By making small and gradual changes, Taylor said, people can make succeed in making a lasting change, which people may not have been able to reach by following other diets and exercise programs.
Fitness and health instruction was not always Taylor’s passion. For 15 years, Taylor worked in fundraising and event planning at Simmons College. The inspiration to get into fitness and health sprouted from her personal fitness efforts.
“I realized I had never run a mile when I turned 30,” Taylor said. “I practiced for two weeks and eventually I ran a mile. After doing that I said I would do a half marathon.”
She began running and lifting weights, but when she met with a sports nutritionist she was told that instead of lifting weights she should try Pilates.
“I thought, Pilates, I’m not sure that’s for me,” Taylor said. “I went to Boston Body in Belmont and when I walked in I said, this feels right.”
Soon she decided to enroll in a Pilates instructor course, though she never intended to teach. After the course, she began studying for the 4.5 hour exam, but she still had not decided to become an instructor.
“My husband said, ‘What are you doing? What do you want to do with all this?'” Taylor recalled. “I got the idea to start my own business.”
She thought about doing the fitness instruction while continuing to work in fundraising, but she realized how difficult that would be. While weighing her options, Taylor remembers looking up at the sky to see a crescent moon, which was the phase it was in when her grandfather passed away. At that moment she could hear her grandfather in her mind.
“I felt his presence and heard him chuckle and say, ‘Oh Jan, it’s going to be alright.'” Taylor said. “It was really the message that I needed to have the confidence to go for it.”
Having left the stability of a job at a college, Taylor now is the one and only employee of her own business, which has its pros and cons.
“When I started I had no contacts, no experience,” Taylor said. “As a business owner, a one-man show, doing it all, even the things I don’t like to do.”
Taylor spread the word about Get Lively on social media, and she sends out weekly emails, podcasts and live videos to help people learn about herself, her services and to get connected. She also benefited from good, old word of mouth.
“I hired a business coach last year to help me with all this and she said consistency is key as it relates to building an audience, their trust, and hopefully their business,” Taylor said. “These are the primary ways that I market my business, but so much comes through referrals from happy clients.”

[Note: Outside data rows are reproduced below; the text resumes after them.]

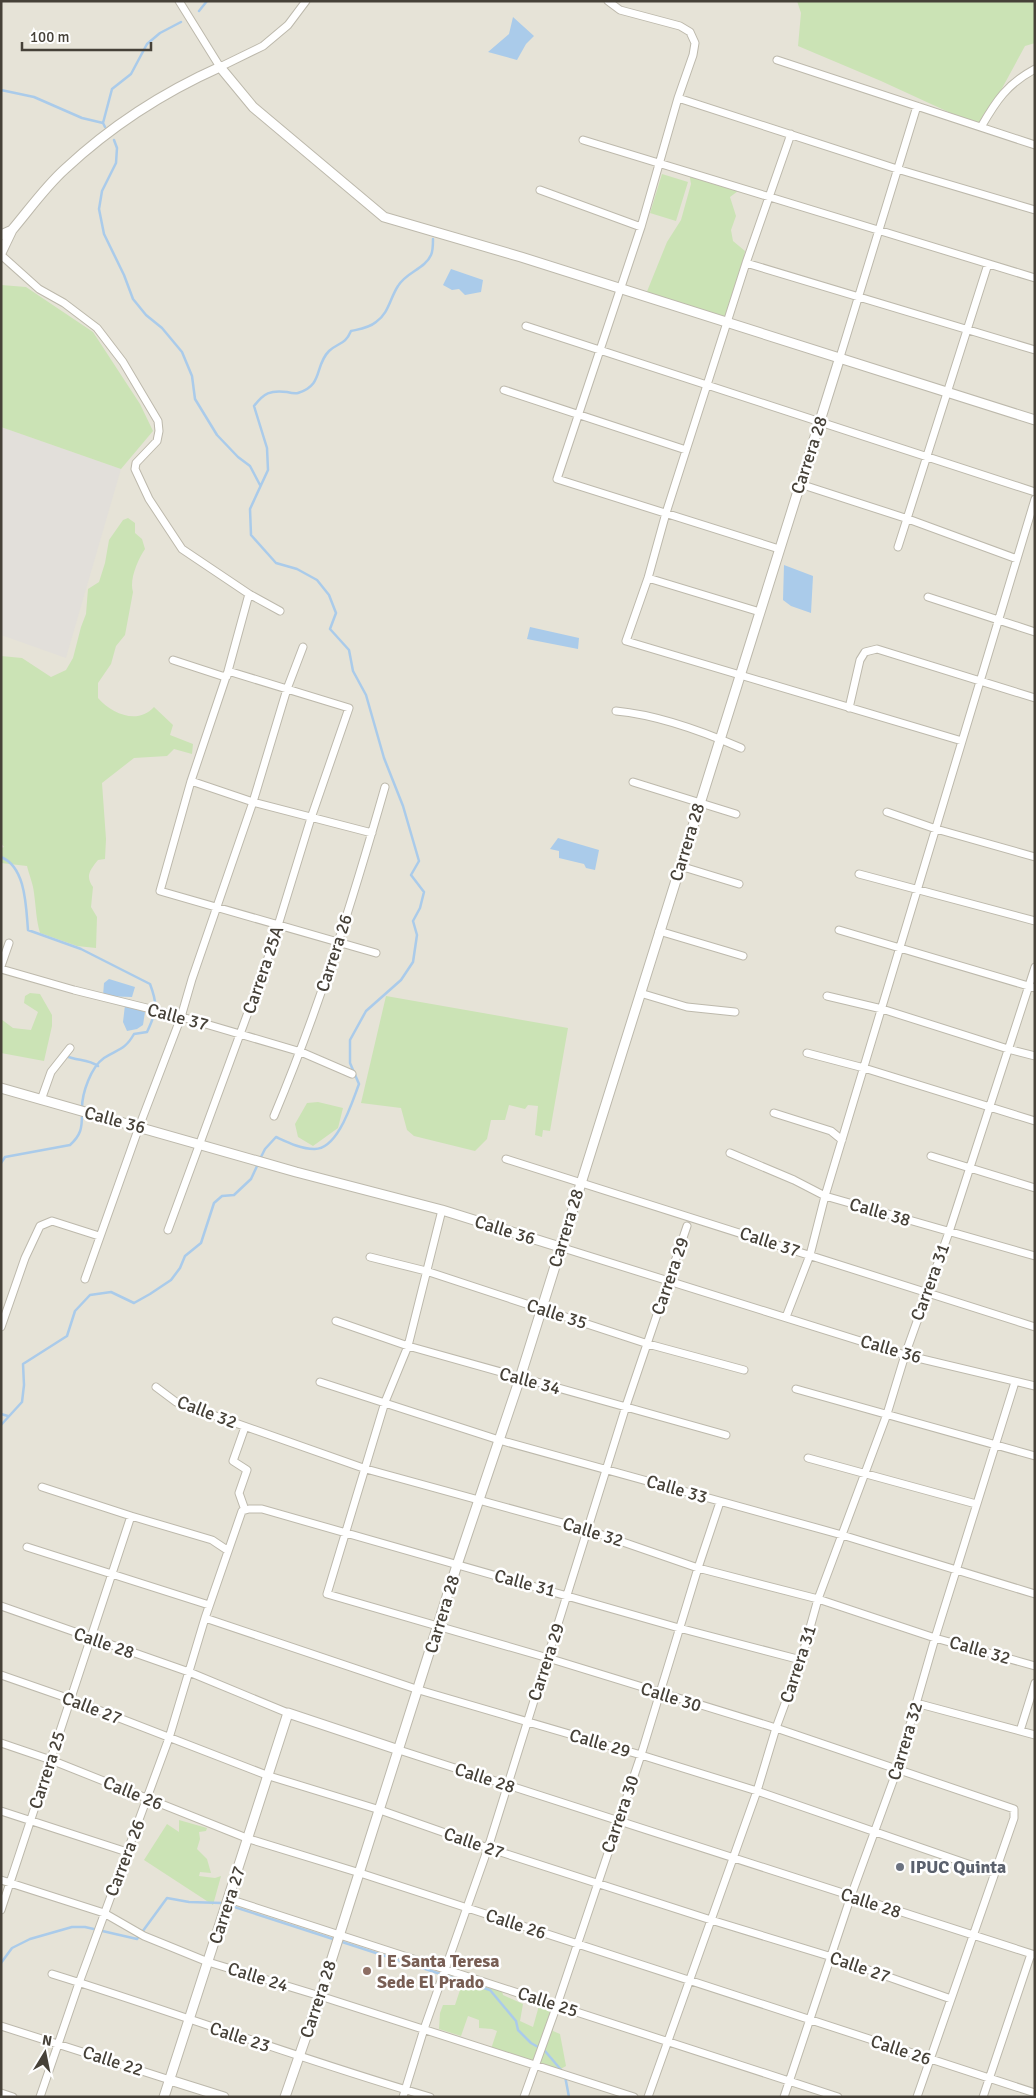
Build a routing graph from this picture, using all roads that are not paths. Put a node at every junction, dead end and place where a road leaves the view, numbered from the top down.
1 (179, 1) edge
2 (306, 1) edge
3 (608, 1) edge
4 (777, 60) dead end
5 (220, 67) junction
6 (1035, 69) edge
7 (678, 98) junction
8 (916, 106) junction
9 (981, 127) junction
10 (791, 134) junction
11 (583, 140) dead end
12 (1035, 145) edge
13 (659, 163) junction
14 (897, 169) junction
15 (540, 190) dead end
16 (769, 196) junction
17 (1035, 210) edge
18 (641, 227) junction
19 (12, 230) junction
20 (879, 230) junction
21 (1, 235) edge
22 (1, 254) edge
23 (746, 263) junction
24 (988, 264) junction
25 (1035, 278) edge
26 (621, 289) junction
27 (859, 297) junction
28 (728, 323) junction
29 (526, 326) dead end
30 (968, 330) junction
31 (599, 349) junction
32 (1035, 350) edge
33 (840, 358) junction
34 (708, 386) junction
35 (504, 390) dead end
36 (946, 393) junction
37 (579, 414) junction
38 (1035, 420) edge
39 (820, 421) junction
40 (686, 450) junction
41 (928, 456) junction
42 (800, 484) junction
43 (1035, 492) edge
44 (1035, 499) edge
45 (666, 513) junction
46 (908, 520) junction
47 (898, 547) dead end
48 (779, 549) junction
49 (1017, 559) junction
50 (648, 578) junction
51 (250, 594) junction
52 (928, 598) dead end
53 (280, 611) dead end
54 (760, 612) junction
55 (998, 620) junction
56 (1035, 632) edge
57 (303, 647) dead end
58 (173, 660) dead end
59 (228, 673) junction
60 (740, 675) junction
61 (980, 681) junction
62 (287, 689) junction
63 (1035, 698) edge
64 (849, 708) junction
65 (616, 712) dead end
66 (720, 738) junction
67 (962, 742) junction
68 (741, 748) dead end
69 (191, 781) junction
70 (633, 782) dead end
71 (385, 787) dead end
72 (253, 802) junction
73 (700, 803) junction
74 (887, 812) dead end
75 (736, 814) dead end
76 (312, 818) junction
77 (936, 829) junction
78 (372, 833) junction
79 (1035, 857) edge
80 (680, 866) junction
81 (859, 874) dead end
82 (739, 884) dead end
83 (917, 890) junction
84 (217, 907) junction
85 (1035, 921) edge
86 (278, 925) junction
87 (839, 930) dead end
88 (659, 931) junction
89 (339, 941) junction
90 (9, 943) dead end
91 (900, 948) junction
92 (376, 953) dead end
93 (743, 956) dead end
94 (1, 967) edge
95 (1035, 967) edge
96 (1032, 988) edge
97 (640, 993) junction
98 (827, 996) dead end
99 (882, 1009) junction
100 (735, 1012) dead end
101 (178, 1016) junction
102 (240, 1035) junction
103 (70, 1048) dead end
104 (1008, 1049) junction
105 (301, 1052) junction
106 (806, 1053) dead end
107 (1035, 1056) edge
108 (864, 1068) junction
109 (352, 1074) dead end
110 (1, 1088) edge
111 (41, 1100) junction
112 (990, 1106) junction
113 (774, 1113) dead end
114 (274, 1116) dead end
115 (1035, 1121) edge
116 (139, 1127) junction
117 (842, 1140) junction
118 (201, 1144) junction
119 (730, 1153) dead end
120 (931, 1156) dead end
121 (506, 1159) dead end
122 (969, 1169) junction
123 (580, 1183) junction
124 (1035, 1188) edge
125 (825, 1196) junction
126 (442, 1210) junction
127 (687, 1226) dead end
128 (168, 1230) dead end
129 (949, 1232) junction
130 (100, 1236) junction
131 (560, 1247) junction
132 (810, 1255) junction
133 (1035, 1256) edge
134 (370, 1257) dead end
135 (426, 1271) junction
136 (85, 1279) dead end
137 (669, 1280) junction
138 (926, 1292) junction
139 (541, 1308) junction
140 (786, 1317) junction
141 (336, 1321) dead end
142 (1035, 1326) edge
143 (1, 1327) edge
144 (648, 1344) junction
145 (408, 1346) junction
146 (904, 1355) junction
147 (744, 1370) dead end
148 (520, 1378) junction
149 (320, 1382) dead end
150 (1015, 1382) junction
151 (156, 1386) dead end
152 (1035, 1386) edge
153 (796, 1389) dead end
154 (385, 1402) junction
155 (626, 1406) junction
156 (887, 1414) junction
157 (245, 1427) junction
158 (726, 1435) dead end
159 (499, 1440) junction
160 (995, 1445) junction
161 (1035, 1456) edge
162 (808, 1458) dead end
163 (606, 1468) junction
164 (366, 1469) junction
165 (865, 1474) junction
166 (42, 1488) dead end
167 (478, 1500) junction
168 (720, 1502) junction
169 (976, 1504) junction
170 (247, 1509) junction
171 (130, 1516) junction
172 (588, 1530) junction
173 (346, 1533) junction
174 (842, 1535) junction
175 (27, 1547) dead end
176 (227, 1550) junction
177 (457, 1565) junction
178 (698, 1568) junction
179 (956, 1570) junction
180 (111, 1574) junction
181 (1035, 1594) edge
182 (567, 1595) junction
183 (818, 1599) junction
184 (209, 1605) junction
185 (1, 1606) edge
186 (205, 1618) junction
187 (439, 1626) junction
188 (679, 1628) junction
189 (935, 1638) junction
190 (91, 1639) junction
191 (548, 1658) junction
192 (801, 1660) junction
193 (1035, 1666) edge
194 (189, 1672) junction
195 (1, 1676) edge
196 (1035, 1683) edge
197 (418, 1690) junction
198 (660, 1694) junction
199 (70, 1699) junction
200 (916, 1703) junction
201 (288, 1713) junction
202 (527, 1722) junction
203 (776, 1728) junction
204 (1020, 1731) junction
205 (1035, 1735) edge
206 (169, 1738) junction
207 (1, 1743) edge
208 (399, 1750) junction
209 (641, 1754) junction
210 (51, 1760) junction
211 (897, 1770) junction
212 (269, 1776) junction
213 (507, 1786) junction
214 (757, 1791) junction
215 (147, 1799) junction
216 (380, 1810) junction
217 (1, 1811) edge
218 (31, 1820) junction
219 (619, 1820) junction
220 (875, 1832) junction
221 (249, 1838) junction
222 (488, 1848) junction
223 (127, 1852) junction
224 (733, 1858) junction
225 (360, 1873) junction
226 (994, 1873) junction
227 (1, 1880) edge
228 (10, 1883) junction
229 (597, 1883) junction
230 (851, 1896) junction
231 (229, 1899) junction
232 (468, 1909) junction
233 (1, 1910) edge
234 (104, 1913) junction
235 (711, 1920) junction
236 (340, 1934) junction
237 (974, 1936) junction
238 (576, 1943) junction
239 (1033, 1955) edge
240 (832, 1957) junction
241 (208, 1962) junction
242 (446, 1970) junction
243 (52, 1974) dead end
244 (690, 1981) junction
245 (79, 1982) junction
246 (320, 1996) junction
247 (951, 1998) junction
248 (557, 2005) junction
249 (189, 2020) junction
250 (811, 2020) junction
251 (1, 2026) edge
252 (424, 2029) junction
253 (668, 2041) junction
254 (58, 2043) junction
255 (299, 2056) junction
256 (930, 2060) junction
257 (535, 2065) junction
258 (988, 2078) junction
259 (170, 2080) junction
260 (789, 2080) junction
261 (1, 2093) edge
262 (404, 2093) edge
263 (1035, 2093) edge
264 (13, 2097) edge
265 (40, 2097) edge
266 (164, 2097) edge
267 (224, 2097) edge
268 (285, 2097) edge
269 (430, 2097) edge
270 (524, 2097) edge
271 (634, 2097) edge
272 (648, 2097) edge
273 (784, 2097) edge
274 (838, 2097) edge
275 (918, 2097) edge
276 (983, 2097) edge

1 - 5 street
2 - 5 street
3 - 7 street
4 - 8 street
5 - 19 street
5 - 26 street
6 - 9 street
7 - 10 street
7 - 13 street
8 - 9 street
8 - 14 street
9 - 12 street
10 - 14 street
10 - 16 street
11 - 13 street
13 - 16 street
13 - 18 street
14 - 17 street
14 - 20 street
15 - 18 street
16 - 20 street
16 - 23 street
18 - 26 street
19 - 21 street
19 - 22 street
20 - 24 street
20 - 27 street
22 - 51 street
23 - 27 street
23 - 28 street
24 - 25 street
24 - 30 street
26 - 28 street
26 - 31 street
27 - 30 street
27 - 33 street
28 - 33 street
28 - 34 street
29 - 31 street
30 - 32 street
30 - 36 street
31 - 34 street
31 - 37 street
33 - 36 street
33 - 39 street, Carrera 28
34 - 39 street
34 - 40 street
35 - 37 street
36 - 38 street
36 - 41 street
37 - 40 street
37 - 45 street
39 - 41 street
39 - 42 street, Carrera 28
40 - 45 street
41 - 43 street
41 - 46 street
42 - 46 street
42 - 48 street, Carrera 28
44 - 49 street
45 - 48 street
45 - 50 street
46 - 47 street
46 - 49 street
48 - 54 street, Carrera 28
49 - 55 street
50 - 54 street
50 - 60 street
51 - 53 street
51 - 59 street
52 - 55 street
54 - 60 street, Carrera 28
55 - 56 street
55 - 61 street
57 - 62 street
58 - 59 street
59 - 62 street
59 - 69 street
60 - 64 street
60 - 66 street, Carrera 28
61 - 63 street
61 - 64 street
61 - 67 street
62 - 72 street
62 - 76 street, Carrera 25A
64 - 67 street
65 - 66 street
66 - 68 street
66 - 73 street, Carrera 28
67 - 77 street
69 - 72 street
69 - 84 street
70 - 73 street
71 - 78 street, Carrera 26
72 - 76 street
72 - 84 street
73 - 75 street
73 - 80 street, Carrera 28
74 - 77 street
76 - 78 street
76 - 86 street, Carrera 25A
77 - 79 street
77 - 83 street
78 - 89 street, Carrera 26
80 - 82 street
80 - 88 street, Carrera 28
81 - 83 street
83 - 85 street
83 - 91 street
84 - 86 street
84 - 101 street
86 - 89 street
86 - 102 street, Carrera 25A
87 - 91 street
88 - 93 street
88 - 97 street, Carrera 28
89 - 92 street
89 - 105 street, Carrera 26
90 - 94 street
91 - 96 street
91 - 99 street
94 - 101 street, Calle 37
95 - 96 street, Carrera 31
96 - 104 street, Carrera 31
97 - 100 street
97 - 123 street, Carrera 28
98 - 99 street
99 - 104 street
99 - 108 street
101 - 102 street, Calle 37
101 - 116 street
102 - 105 street, Calle 37
102 - 118 street, Carrera 25A
103 - 111 street
104 - 107 street
104 - 112 street, Carrera 31
105 - 109 street, Calle 37
105 - 114 street, Carrera 26
106 - 108 street
108 - 112 street
108 - 117 street
110 - 111 street, Calle 36
111 - 116 street, Calle 36
112 - 115 street
112 - 122 street, Carrera 31
113 - 117 street
116 - 118 street, Calle 36
116 - 130 street
117 - 125 street
118 - 126 street, Calle 36
118 - 128 street, Carrera 25A
119 - 125 street, Calle 38
120 - 122 street
121 - 123 street, Calle 37
122 - 124 street
122 - 129 street, Carrera 31
123 - 131 street, Carrera 28
123 - 132 street, Calle 37
125 - 129 street, Calle 38
125 - 132 street
126 - 131 street, Calle 36
126 - 135 street
127 - 137 street, Carrera 29
129 - 133 street, Calle 38
129 - 138 street, Carrera 31
130 - 136 street
130 - 143 street
131 - 137 street, Calle 36
131 - 139 street, Carrera 28
132 - 138 street, Calle 37
132 - 140 street
134 - 135 street, Calle 35
135 - 139 street, Calle 35
135 - 145 street
137 - 140 street, Calle 36
137 - 144 street, Carrera 29
138 - 142 street, Calle 37
138 - 146 street, Carrera 31
139 - 144 street, Calle 35
139 - 148 street, Carrera 28
140 - 146 street, Calle 36
141 - 145 street, Calle 34
144 - 147 street, Calle 35
144 - 155 street, Carrera 29
145 - 148 street, Calle 34
145 - 154 street
146 - 150 street, Calle 36
146 - 156 street, Carrera 31
148 - 155 street, Calle 34
148 - 159 street, Carrera 28
149 - 154 street, Calle 33
150 - 152 street, Calle 36
150 - 160 street, Carrera 32
151 - 157 street, Calle 32
153 - 156 street
154 - 159 street, Calle 33
154 - 164 street
155 - 158 street, Calle 34
155 - 163 street, Carrera 29
156 - 160 street
156 - 165 street, Carrera 31
157 - 164 street, Calle 32
157 - 170 street
159 - 163 street, Calle 33
159 - 167 street, Carrera 28
160 - 161 street
160 - 169 street, Carrera 32
162 - 165 street
163 - 168 street, Calle 33
163 - 172 street, Carrera 29
164 - 167 street, Calle 32
164 - 173 street
165 - 169 street
165 - 174 street, Carrera 31
166 - 171 street
167 - 172 street, Calle 32
167 - 177 street, Carrera 28
168 - 174 street, Calle 33
168 - 178 street, Carrera 30
169 - 179 street, Carrera 32
170 - 173 street, Calle 31
170 - 176 street, Carrera 26
171 - 176 street
171 - 180 street, Carrera 25
172 - 178 street, Calle 32
172 - 182 street, Carrera 29
173 - 177 street, Calle 31
173 - 187 street, Calle 30
174 - 179 street, Calle 33
174 - 183 street, Carrera 31
175 - 180 street
176 - 184 street, Carrera 26
177 - 182 street, Calle 31
177 - 187 street, Carrera 28
178 - 183 street, Calle 32
178 - 188 street, Carrera 30
179 - 181 street, Calle 33
179 - 189 street, Carrera 32
180 - 184 street
180 - 190 street, Carrera 25
182 - 188 street, Calle 31
182 - 191 street, Carrera 29
183 - 189 street, Calle 32
183 - 192 street, Carrera 31
184 - 186 street, Carrera 26
185 - 190 street, Calle 28
186 - 194 street, Carrera 26
186 - 197 street, Calle 29
187 - 191 street, Calle 30
187 - 197 street, Carrera 28
188 - 192 street, Calle 31
188 - 198 street, Carrera 30
189 - 193 street, Calle 32
189 - 200 street, Carrera 32
190 - 194 street, Calle 28
190 - 199 street, Carrera 25
191 - 198 street, Calle 30
191 - 202 street, Carrera 29
192 - 203 street, Carrera 31
194 - 201 street, Calle 28
194 - 206 street, Carrera 26
195 - 199 street, Calle 27
196 - 204 street
197 - 202 street, Calle 29
197 - 208 street, Carrera 28
198 - 203 street, Calle 30
198 - 209 street, Carrera 30
199 - 206 street, Calle 27
199 - 210 street, Carrera 25
200 - 204 street
200 - 211 street, Carrera 32
201 - 208 street, Calle 28
201 - 212 street, Carrera 27
202 - 209 street, Calle 29
202 - 213 street, Carrera 29
203 - 211 street, Calle 30
203 - 214 street, Carrera 31
204 - 205 street
206 - 212 street, Calle 27
206 - 215 street, Carrera 26
207 - 210 street, Calle 26
208 - 213 street, Calle 28
208 - 216 street, Carrera 28
209 - 214 street, Calle 29
209 - 219 street, Carrera 30
210 - 215 street, Calle 26
210 - 218 street, Carrera 25
211 - 220 street, Carrera 32
211 - 226 street, Calle 30
212 - 216 street, Calle 27
212 - 221 street, Carrera 27
213 - 219 street, Calle 28
213 - 222 street, Carrera 29
214 - 220 street, Calle 29
214 - 224 street, Carrera 31
215 - 221 street, Calle 26
215 - 223 street, Carrera 26
216 - 222 street, Calle 27
216 - 225 street, Carrera 28
217 - 218 street
218 - 223 street
218 - 228 street, Carrera 25
219 - 224 street, Calle 28
219 - 229 street, Carrera 30
220 - 226 street, Calle 29
220 - 230 street, Carrera 32
221 - 225 street, Calle 26
221 - 231 street, Carrera 27
222 - 229 street, Calle 27
222 - 232 street, Carrera 29
223 - 234 street, Carrera 26
224 - 230 street, Calle 28
224 - 235 street, Carrera 31
225 - 232 street, Calle 26
225 - 236 street, Carrera 28
226 - 237 street
227 - 228 street, Calle 24
228 - 233 street, Carrera 25
228 - 234 street, Calle 24
229 - 235 street, Calle 27
229 - 238 street, Carrera 30
230 - 237 street, Calle 28
230 - 240 street, Carrera 32
231 - 236 street, Calle 25
231 - 241 street, Carrera 27
232 - 238 street, Calle 26
232 - 242 street, Carrera 29
234 - 241 street, Calle 24
234 - 245 street, Carrera 26
235 - 240 street, Calle 27
235 - 244 street, Carrera 31
236 - 242 street, Calle 25
236 - 246 street, Carrera 28
237 - 239 street, Calle 28
237 - 247 street
238 - 244 street, Calle 26
238 - 248 street, Carrera 30
239 - 258 street
240 - 247 street, Calle 27
240 - 250 street, Carrera 32
241 - 246 street, Calle 24
241 - 249 street, Carrera 27
242 - 248 street, Calle 25
242 - 252 street, Carrera 29
243 - 245 street, Calle 23
244 - 250 street, Calle 26
244 - 253 street, Carrera 31
245 - 249 street, Calle 23
245 - 254 street, Carrera 26
246 - 252 street, Calle 24
246 - 255 street, Carrera 28
247 - 256 street
248 - 253 street, Calle 25
248 - 257 street, Carrera 30
249 - 255 street, Calle 23
249 - 259 street, Carrera 27
250 - 256 street, Calle 26
250 - 260 street, Carrera 32
251 - 254 street, Calle 22
252 - 257 street, Calle 24
252 - 262 street, Carrera 29
253 - 260 street, Calle 25
253 - 272 street, Carrera 31
254 - 259 street, Calle 22
254 - 265 street, Carrera 26
255 - 262 street, Calle 23
255 - 268 street, Carrera 28
256 - 258 street, Calle 26
256 - 275 street
257 - 270 street, Carrera 30
257 - 271 street, Calle 24
258 - 263 street, Calle 26
258 - 276 street
259 - 266 street, Carrera 27
259 - 267 street, Calle 22
260 - 273 street, Carrera 32
260 - 274 street, Calle 25
261 - 264 street
262 - 269 street, Calle 23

When not working with a client or putting together a podcast, Taylor can be seen visiting clients at events around town, just to say hi.
When she first started her business, Taylor said she would go anywhere and do anything for clients, in an effort to get established. She knew her business was really gaining traction when she no longer had to cater to all requests, such as a home visit at 5 a.m. for a class.
“In my second year I felt like I was humming. I started saying ‘no’ to certain things, and I realized I had something here” Taylor said.